*Extract*.
━━━━━━━━━━
Added Kwankwaso, according to the newspaper: “Jonathan will be number three like Joyce Banda in Malawi. If we can get a good presidential candidate, he will be number three.”

Banda is among few incumbent heads of State in Africa to lose elections in recent memory. She trailed a distant third to the ultimate winner, current President Peter Mutharika.

She became President by constitutional arrangement that a Vice-President should take over once a vacancy occurs in the office of the President after her political mentor turned nemesis Bingu wa Mutharika died in office following a cardiac arrest in April 2012.

Premium Times is published by the Premium Times Services Limited, a media organisation based in the Nigerian capital, Abuja.
━━━━━━━━━━
*Task list*.
1. Answer these questions from the extract about Joyce Banda:
(a) To which Malawian leader did Kwankwaso compare Jonathan?
(b) Who won the election in which Banda trailed a distant third?
(c) What caused Bingu wa Mutharika's death in office?
2. Can you extend the extract about Joyce Banda, starting right after its final sentence?

Source records:
━━━━━━━━━━
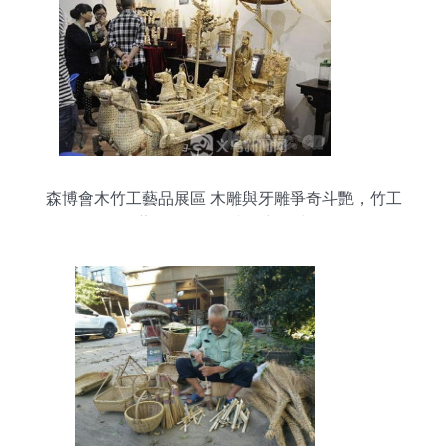
森博會木竹工藝品展區 木雕與牙雕爭奇斗艷，竹工
藝品研發引領文旅新風尚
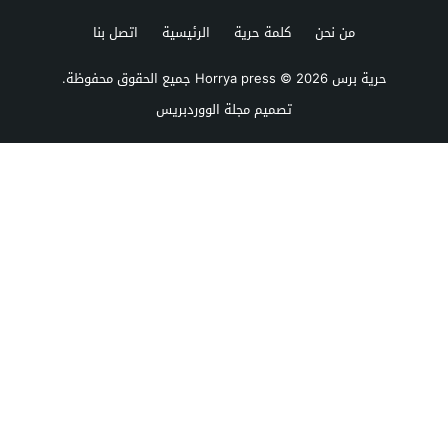
من نحن
كلمة حرية
الرئيسية
اتصل بنا
حرية برس Horrya press
© 2026 جميع الحقوق محفوظة.
تصميم
مجلة الووردبريس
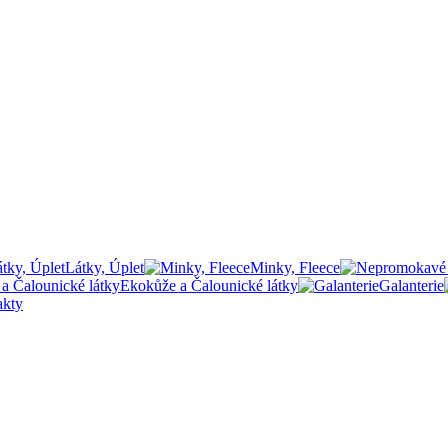
Látky, Úplet
Minky, Fleece
Ekokůže a Čalounické látky
Galanterie
akty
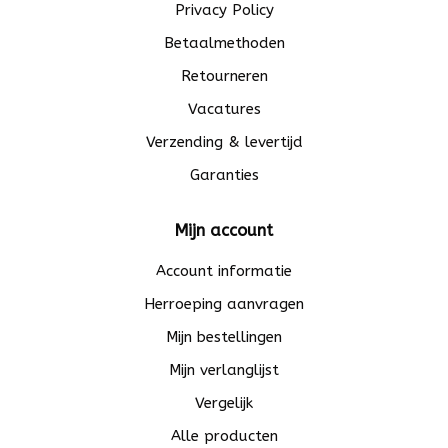
Privacy Policy
Betaalmethoden
Retourneren
Vacatures
Verzending & levertijd
Garanties
Mijn account
Account informatie
Herroeping aanvragen
Mijn bestellingen
Mijn verlanglijst
Vergelijk
Alle producten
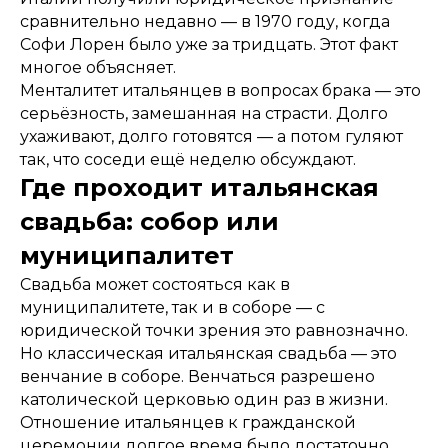
сравнительно недавно — в 1970 году, когда
Софи Лорен было уже за тридцать. Этот факт
многое объясняет.
Менталитет итальянцев в вопросах брака — это
серьёзность, замешанная на страсти. Долго
ухаживают, долго готовятся — а потом гуляют
так, что соседи ещё неделю обсуждают.
Где проходит итальянская
свадьба: собор или
муниципалитет
Свадьба может состояться как в
муниципалитете, так и в соборе — с
юридической точки зрения это равнозначно.
Но классическая итальянская свадьба — это
венчание в соборе. Венчаться разрешено
католической церковью один раз в жизни.
Отношение итальянцев к гражданской
церемонии долгое время было достаточно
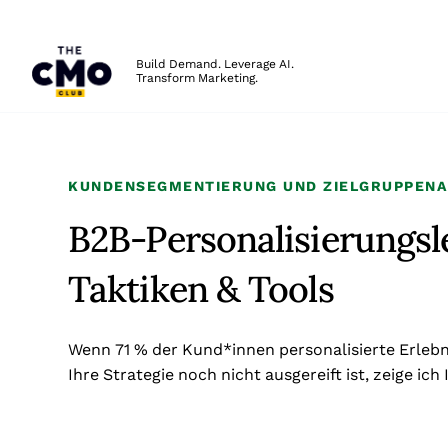
The CMO
Build Demand. Leverage AI.
Transform Marketing.
Skip to main content
KUNDENSEGMENTIERUNG UND ZIELGRUPPEN
B2B-Personalisierungsle
Taktiken & Tools
Wenn 71 % der Kund*innen personalisierte Erlebn
Ihre Strategie noch nicht ausgereift ist, zeige ic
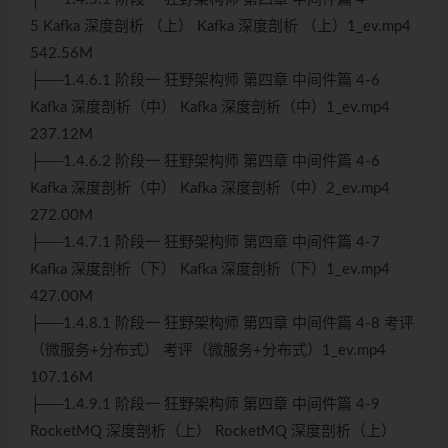
5
Kafka
深度剖析 （上）
Kafka
深度剖析 （上）1_ev.mp4
542.56M
├──1.4.6.1 阶段一 狂野架构师 第四章 中间件篇 4-6
Kafka 深度剖析（中） Kafka 深度剖析（中）1_ev.mp4
237.12M
├──1.4.6.2 阶段一 狂野架构师 第四章 中间件篇 4-6
Kafka 深度剖析（中） Kafka 深度剖析（中）2_ev.mp4
272.00M
├──1.4.7.1 阶段一 狂野架构师 第四章 中间件篇 4-7
Kafka 深度剖析（下） Kafka 深度剖析（下）1_ev.mp4
427.00M
├──1.4.8.1 阶段一 狂野架构师 第四章 中间件篇 4-8 考评
（微服务+分布式） 考评（微服务+分布式）1_ev.mp4
107.16M
├──1.4.9.1 阶段一 狂野架构师 第四章 中间件篇 4-9
RocketMQ 深度剖析（上） RocketMQ 深度剖析（上）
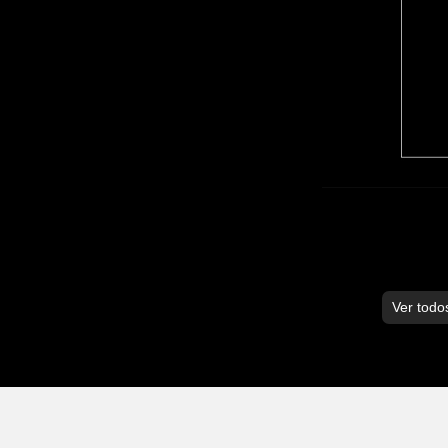
Ver todo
━━━━━━━━━━
*Answers to each task*.
1.
(a) Joyce Banda
(b) Peter Mutharika
(c) A cardiac arrest

2.
It says it’s an organisation that has a vision to help strengthen Nigeria’s democracy, advance the socio-economic wellbeing and the rights of the people, promote and enrich their cultural practices, and advocate for best practices, good governance, transparency and human rights, in line with the values expected of a modern democratic State.

“The status quo is not good for anybody because they have failed to provide the basic services to justify why the people voted for this government,” the opposition governor told the publication.

President Jonathan is facing serious divisions in the governing People’s Democratic Party (PDP) with several State governors in Nigeria recently defecting to a newly formed opposition party, APC.